Majority of the American Population has grown up knowing by heart, the trademark three notes of NBC broadcasts.
For those living in the pre-television era, the National Broadcasting Company’s chimes were heard over the shortwave, and for those who witnessed the golden age of television, they were accompanied with the logo. NBC has been around for a long time.
When a company has been in the business for over ninety years, it generally means a lot of logo generations.
The first major logo from the broadcaster was publicized in 1943, and was a stylized illustration of the radio and television broadcasting process.
The logo successfully transposed two business identities in one illustration.

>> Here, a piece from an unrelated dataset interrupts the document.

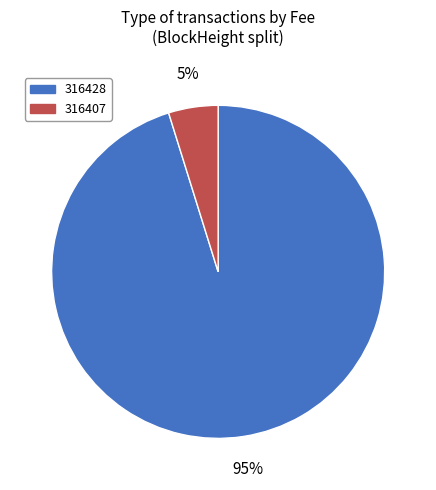

Does 316407 account for over 50% of the chart?

No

The lightning rods on the left apparently represented radio broadcasting whereas the smooth curves on the right, the television transmission.
It is important to note that this kind of meaning attachment to the design is very rarely conveyed to the consumer, at least not using using the design itself. However, it does carry significance as it becomes an internal story for the employees and the graphic design industry. Sometimes, it may also seep into the pop culture, making that logo timeless.

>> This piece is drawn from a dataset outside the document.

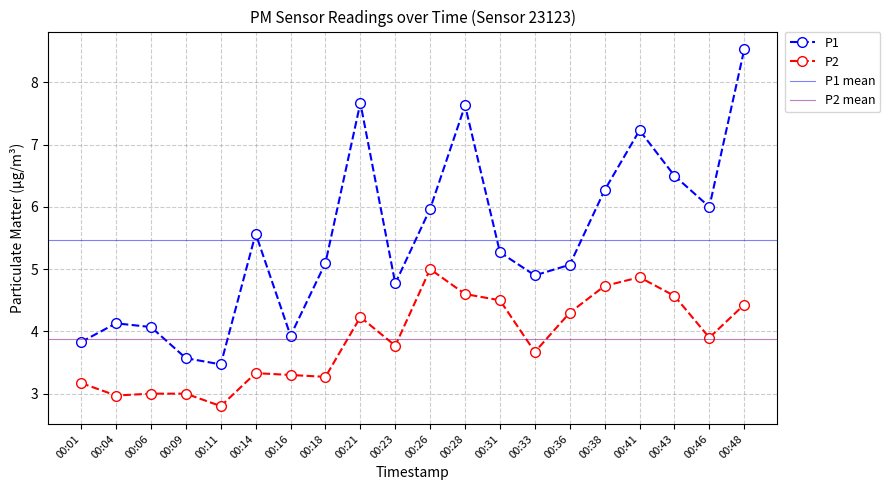

In P2, how many points are lower than both neighbors (excluding endpoints)?

6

After one more generation, the peacock became a part of the NBC brand identity. This was the use of a peacock for the first time and was often accompanied by a type-based logo, which is often called the “Snake Logo” of 1959. The peacock logo in opening cards was now animated and spanned its feathers over a few seconds.

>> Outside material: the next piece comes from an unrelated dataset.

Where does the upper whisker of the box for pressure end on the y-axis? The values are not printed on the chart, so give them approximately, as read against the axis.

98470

After a few more iterations of peacock logos, we arrive in 1986, where a new logo was presented on the broadcaster’s 60th anniversary.
In its final generation, the peacock was here to stay, making the logo that we still see today. The pheasant illustration had lost the headpiece, which was a good decision as the headpiece wasn’t necessary to get the peacock look. There were now six feathers, as opposed to the original eleven. Six apparently represented the six divisions of NBC.
Another, and more significant change was that the peacock now looked to the right. It represented an outlook to the future.
This is not an instance of meaning attachment but rather a fact based decision. Human mind attaches the right direction on a two dimensional plane with the act of going forward, or the forward direction.
So, there we have the story of the evolution of television’s greatest logo. As we can see, the masterful graphic designer, Steff Geissbuhler, progressed from an artsy meaning attachment, to a practical, fact-based design approach, which has kept the design relevant even in its fourth decade.